★情報を探知し、来客を応接する酒店頭領
梁山泊は、湖の東西南北で酒店を経営しています。初期は、南方の李家道の筋にある朱貴の酒店だけでしたが、梁山泊の規模が大きくなるとともに四店に増加されました。この酒店では、通常の居酒屋のように宿と酒食を提供するほか、周囲を通過する“獲物”や討伐軍の情報を掴む重要な役割を担っています。また、梁山泊に入山を希望する者は、まず“旱地忽律”朱貴の眼鏡にかなわなければなりませんでした。朱貴を頭とする梁山泊酒店グループは、梁山泊と世間を繋ぐ窓口とも云えるでしょう。
李応が経営する“店”も、この四山の酒店の役割を全国に拡大したものですが、“店”は賭場や金貸し、闇塩や密造酒の販売など経済活動が主な仕事で、情報網であると同時に梁山泊の財政を賄うために重要な役割を果しています。
102★地刑星“菜園子”張青
(ちけいせい さいえんし ちょうせい)
103★地壮星“母夜叉”孫二娘
(ちそうせい ぼやしゃ そんじじょう)
西山の主人夫婦。張青はあだ名はを“菜園子”。もとは寺で菜園の番人をしていたが、いざこざから僧侶を殺して追剥となった。孫二娘はあだ名をは“母夜叉”──「女夜叉」。追剥の父親から武芸を仕込まれた女丈夫で、眼光鋭く、武松を軽々と持ち上げるほどの怪力である。張清がお尋ね者となった時、追剥しようと襲ったのが孫二娘の父親であり、張青は却ってその老人に逆に天秤棒で叩きのめされてしまう。ただの年寄りと思ったのは、年季の入った先輩──“古夜叉”だったのである。老人は張青を見込んで仕込み直すと、娘の孫二娘の婿に迎えた。

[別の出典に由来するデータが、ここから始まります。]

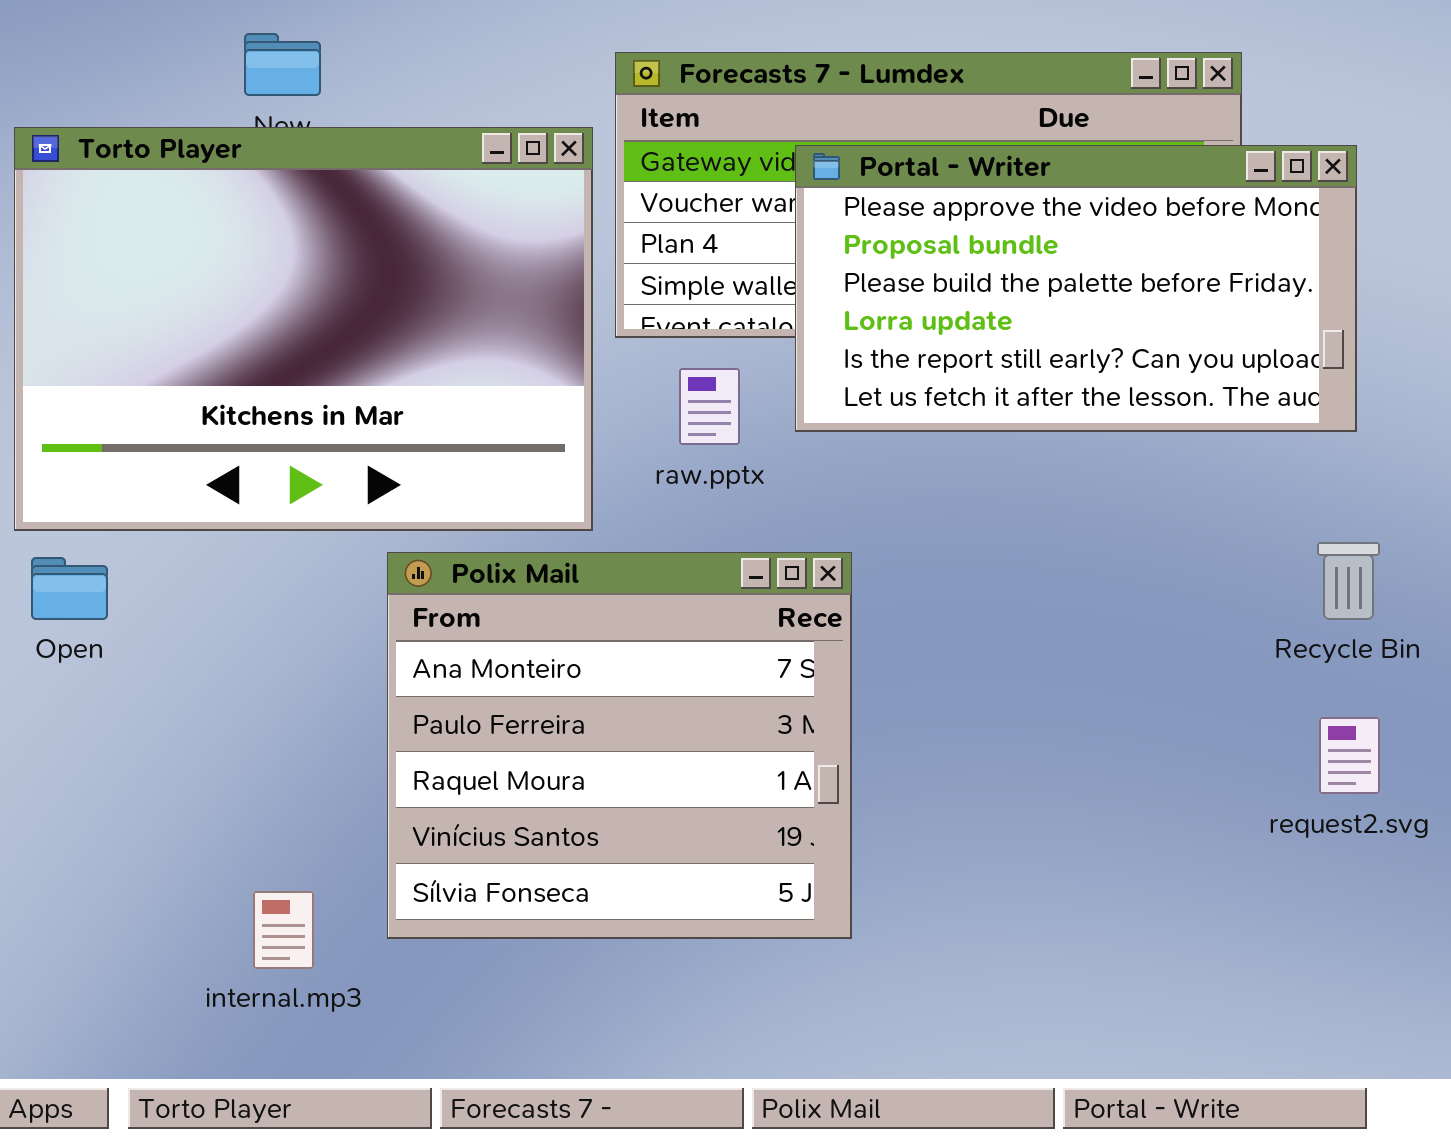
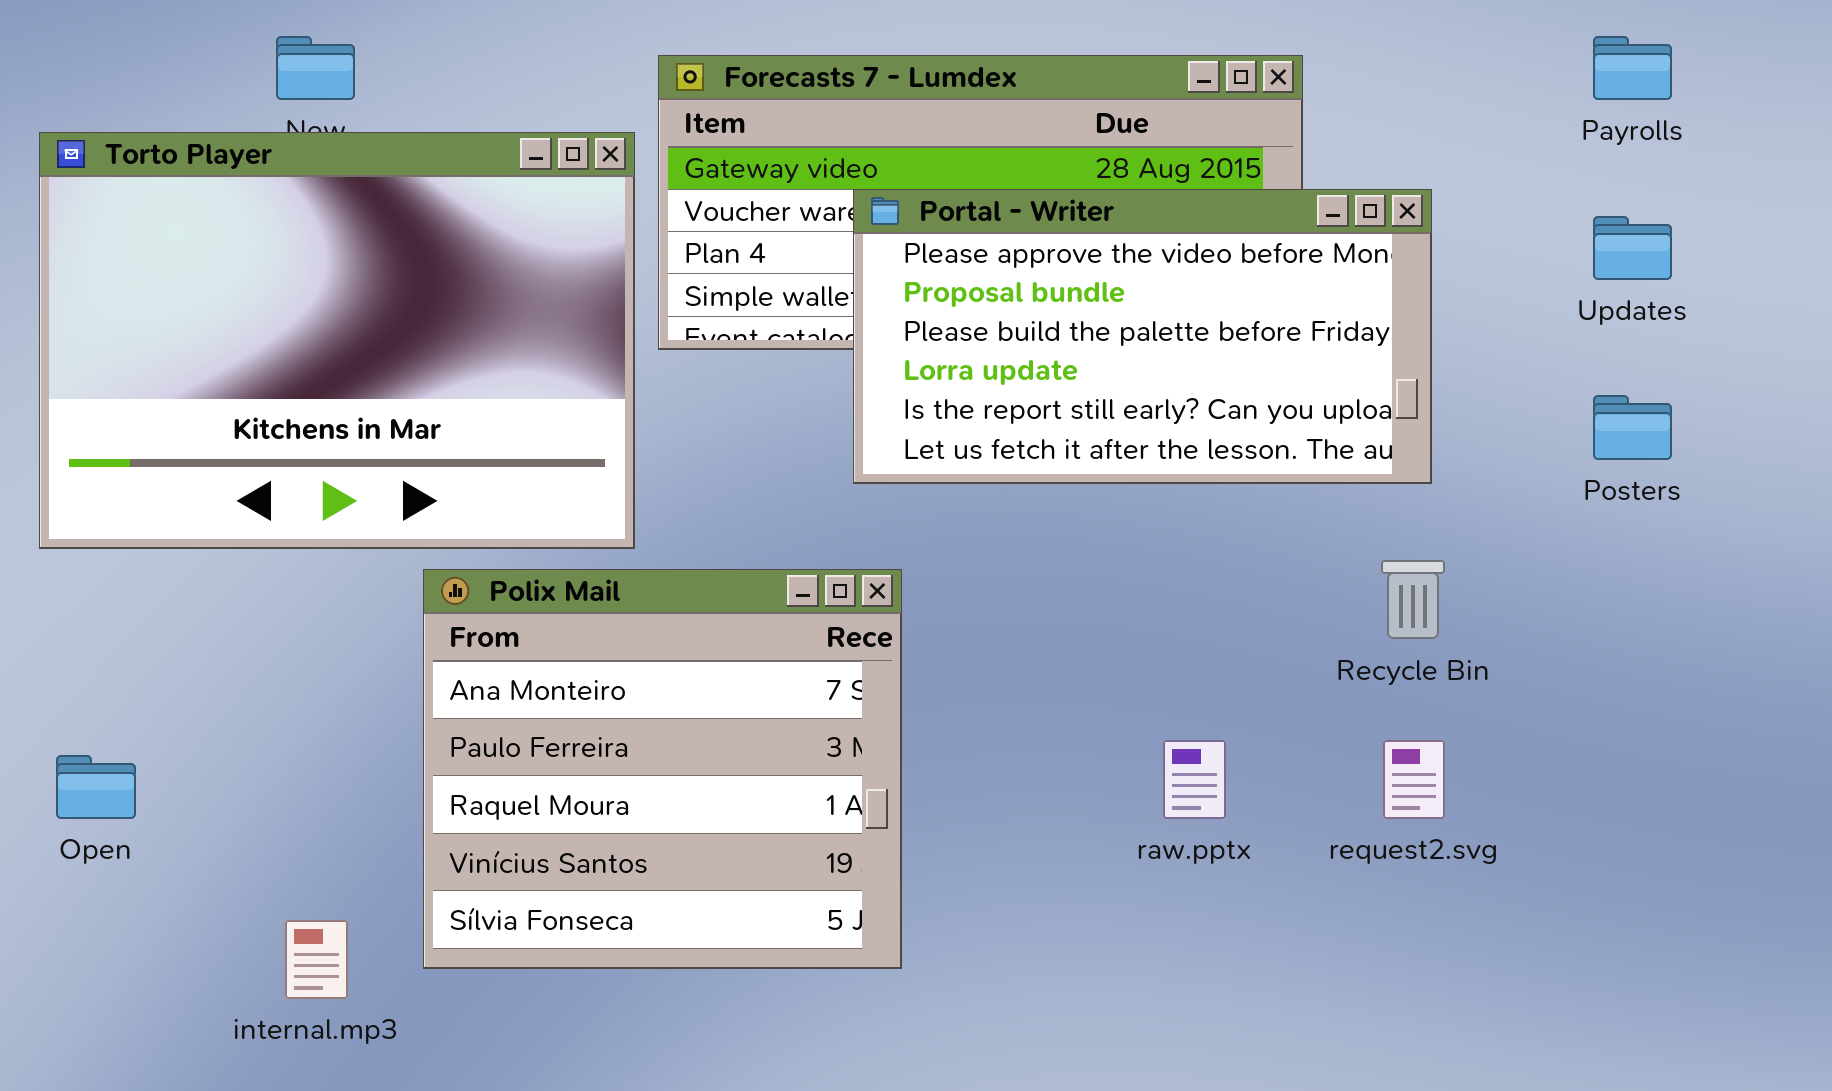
Portal - Writer: [795,145,1357,432] -> [853,189,1432,484], moved
raw.pptx: [679,368,740,445] -> [1163,740,1226,819], moved
Open: [31,557,108,620] -> [56,755,136,819], moved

以来、夫婦は孟州道の峠にある十字坡に居酒屋を構え、表向きは酒を売ったり旅人を泊めたりしていたが、実は金持ちそうな旅人は痺れ薬で盛りつぶして荷物を奪い、太っていれば饅頭の具にしてしまうという物騒な稼業をしていた。もっとも、肉饅頭のほうは孫二娘の専門で、魯智深や武松もあやうく盛りつぶされるところだった。
張青は婿養子ということでやや影が薄いが、長年、孫二娘の夫を務めているだけあり、なかなか肝の座った男である。